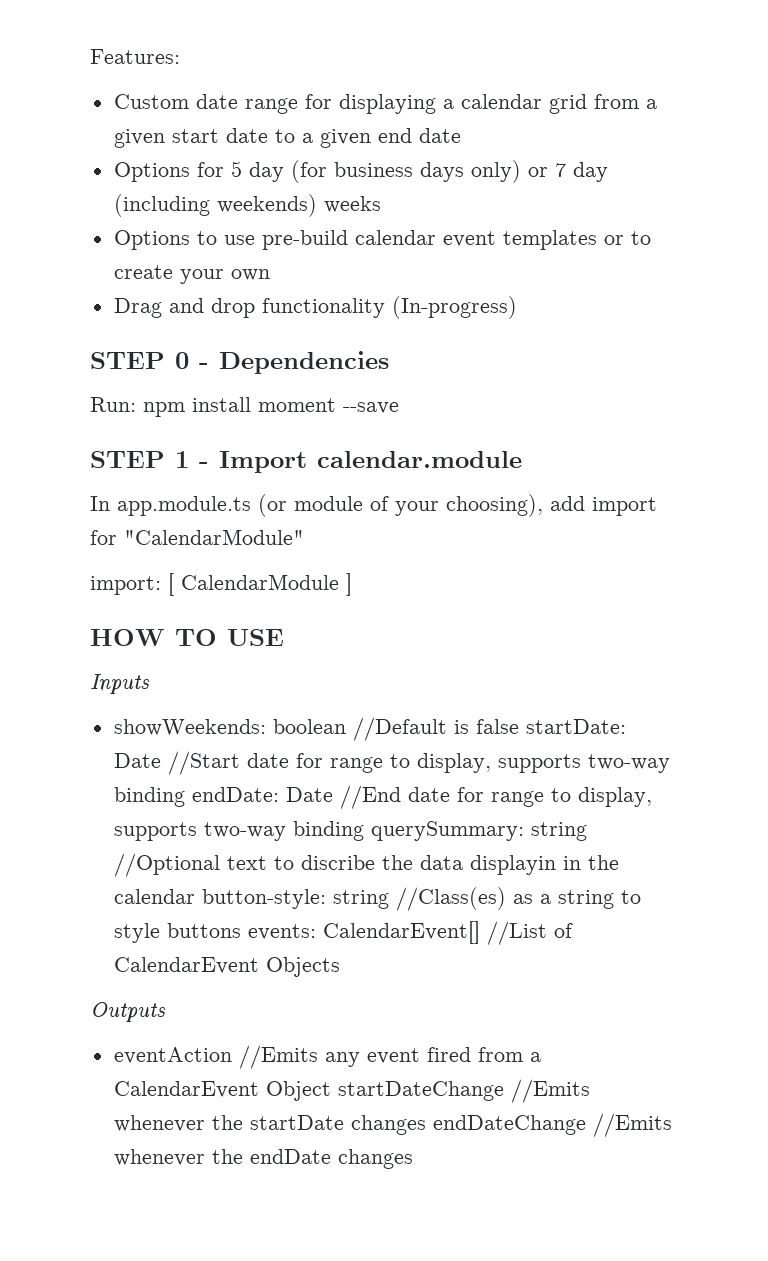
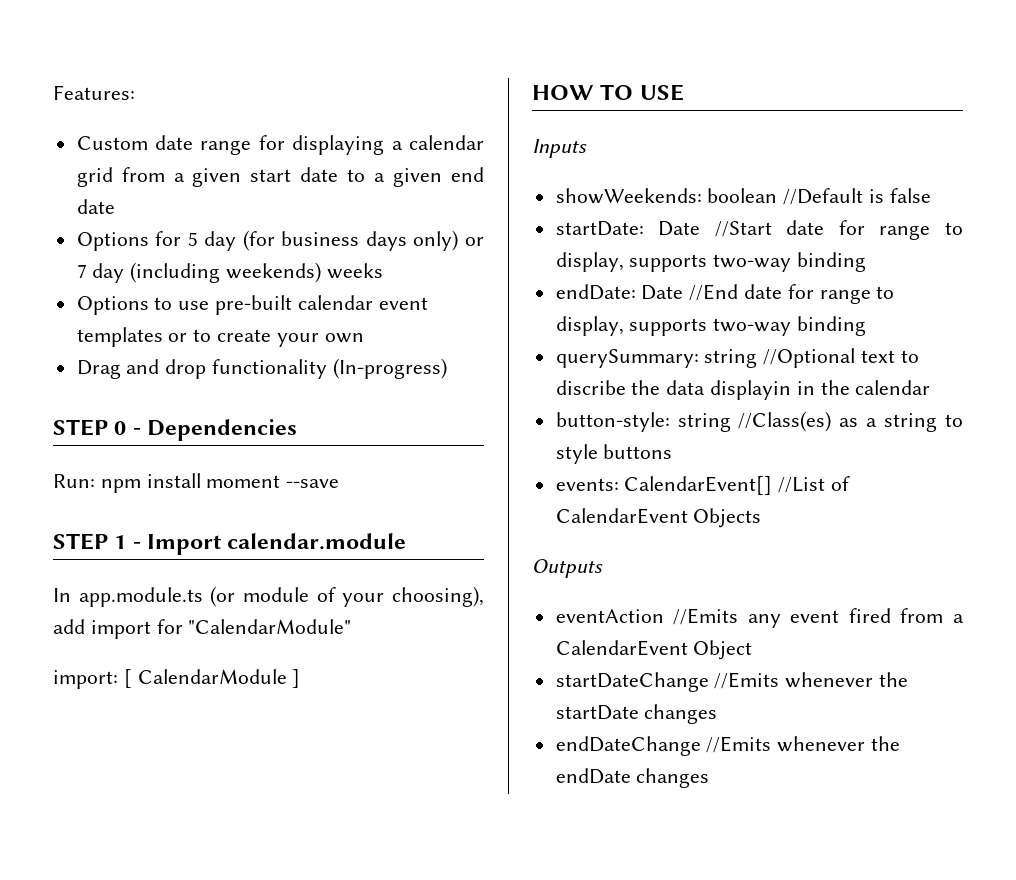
[261,230,348,250] pre-build -> [215,295,293,315] pre-built
(519, 726) none -> (931, 195) //
(185, 797) none -> (867, 262) //
(364, 831) none -> (867, 326) //
(195, 896) none -> (931, 387) //
(241, 930) none -> (673, 451) //
(331, 1091) none -> (753, 650) //
(426, 1125) none -> (718, 714) //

********

(Exercise directions):
Every entry should come back exactly as written, only without images.

(Exercise response):
[261,230,348,250] pre-build -> [215,295,293,315] pre-built
(519, 726) none -> (931, 195) //
(185, 797) none -> (867, 262) //
(364, 831) none -> (867, 326) //
(195, 896) none -> (931, 387) //
(241, 930) none -> (673, 451) //
(331, 1091) none -> (753, 650) //
(426, 1125) none -> (718, 714) //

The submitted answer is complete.